Aside from Mr. Scheff’s attempt to shame the journalist, he also tries to set the record straight about the panel. Scheff admits that he and others in the film including Director Leung were invited to come to the Festival by the organizers.

… the reality was that those of us in the film, who were invited from far and wide to the festival, were also told, as was Mr. Leung, the director, that we were all to be on a bi-partisan panel – a panel open to the “establishment,” and its critics.

We were told that we were to be part of an open discussion about some the controversial statements revealed in the film,…

But once they got there, well, it is at this point that Mr. Scheff becomes a little less direct about why they were left to scream from the audience and storm the stage:

So, when your “expert” arrived on the scene to “debunk” the movie — a film that had been accepted to a festival — we who were in the film thought we were going to be part of an open discussion. After all, this would have been the same consideration shown to your “expert,” who was also in the film. But he was given center stage, the rest were excluded and, to use your word, “silenced.” The room was shut down…

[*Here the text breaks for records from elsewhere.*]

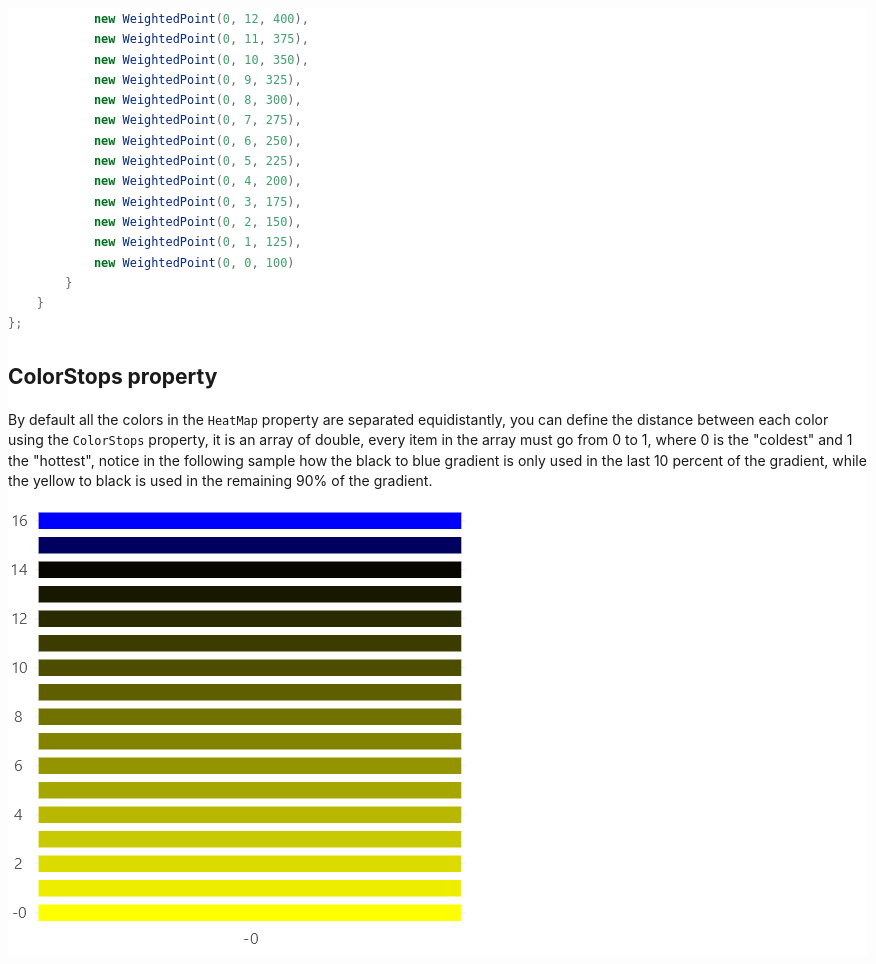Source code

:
 ``` c#
            new WeightedPoint(0, 12, 400),
            new WeightedPoint(0, 11, 375),
            new WeightedPoint(0, 10, 350),
            new WeightedPoint(0, 9, 325),
            new WeightedPoint(0, 8, 300),
            new WeightedPoint(0, 7, 275),
            new WeightedPoint(0, 6, 250),
            new WeightedPoint(0, 5, 225),
            new WeightedPoint(0, 4, 200),
            new WeightedPoint(0, 3, 175),
            new WeightedPoint(0, 2, 150),
            new WeightedPoint(0, 1, 125),
            new WeightedPoint(0, 0, 100)
        }
    }
};
```

## ColorStops property

By default all the colors in the `HeatMap` property are separated equidistantly, you can define the distance 
between each color using the `ColorStops` property, it is an array of double, every item in the array must
go from 0 to 1, where 0 is the "coldest" and 1 the "hottest", notice in the following sample how the 
black to blue gradient is only used in the last 10 percent of the gradient, while the yellow to black is
used in the remaining 90% of the gradient.

![image](https://raw.githubusercontent.com/beto-rodriguez/LiveCharts2/master/docs/_assets/heatcs.png)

Mr. Scheff would have the readers believe that they came to the Festival accepting a direct and explicit invitation from the organizers to participate and be part of the panel. But when they got there they were “excluded” and “silenced” and “the room was shut down”. It is contradictory and just doesn’t make sense. Were they Punk’d Ashton Kutcher style? Obviously the room was not shut down: They were inside. They were not silenced: They shouted down the panel. They were not excluded: Scheff and Fiala were on stage, albeit forcibly, but on stage.

Nashville Festival

After a screening at the Nashville Festival Director Leung and his supporters showed their hypocrisy according to this report by Jim Ridley:

“Raising questions is what a film festival does,” Widelitz says. At the post-film panel, though, he says the filmmakers “didn’t help their case,” either with their handpicked panel (which tilted the opposite direction as Boston’s) or their “aggressive” treatment of audience members who disagreed.

In the comment section of a different report by Jack Silverman about the screening of HoN at the Nashville Festival, Liam Scheff’s hypocrisy is on full display. Early in his comment Scheff compares the Ugandan Nevirapine trials to the Tuskegee Experiments. Then later, without a hint of irony, rips into the news source at which he is commenting for comparing HoN with “Triumph of the Will” (Nazi propaganda film):

“The attack your paper is fronting, comparing an investigative piece such as “House of Numbers,” which features dialogue with the top of the mainstream speaking in detail about the limits of their work – comparing this with “Triumph of the Will,” for example (see Jim Ridley’s recent piece) is pure hate speech, demonstrating the hysteria-driven loathing and fear the industry piles upon any who offer fair criticism.”

Please read the entire, disturbing comment. Scheff spews hate and vengeance with aplomb and skill. He accuses the reporter and the paper itself of being less than objective, even accusing them of libeling those who in Mr. Scheff’s opinion, accurately investigate and report on “AIDS Inc’s murders and failures.” Unfortunately what is really on display is Scheff’s own lack of objectivity. The hypocrisy would be funny if the rant were not so emotionally scarring and devoid of humanity.

Conclusion

Liam Scheff is so concerned with his own Freedom of Speech that he appears on panels, forcibly in at least one instance, and writes and publishes Editorials and comments. But when it comes to those same rights for others, Mr. Scheff resorts to potential criminal behavior by filing DMCA take downs of videos that he has no actual copyrights. Where is the justice in that?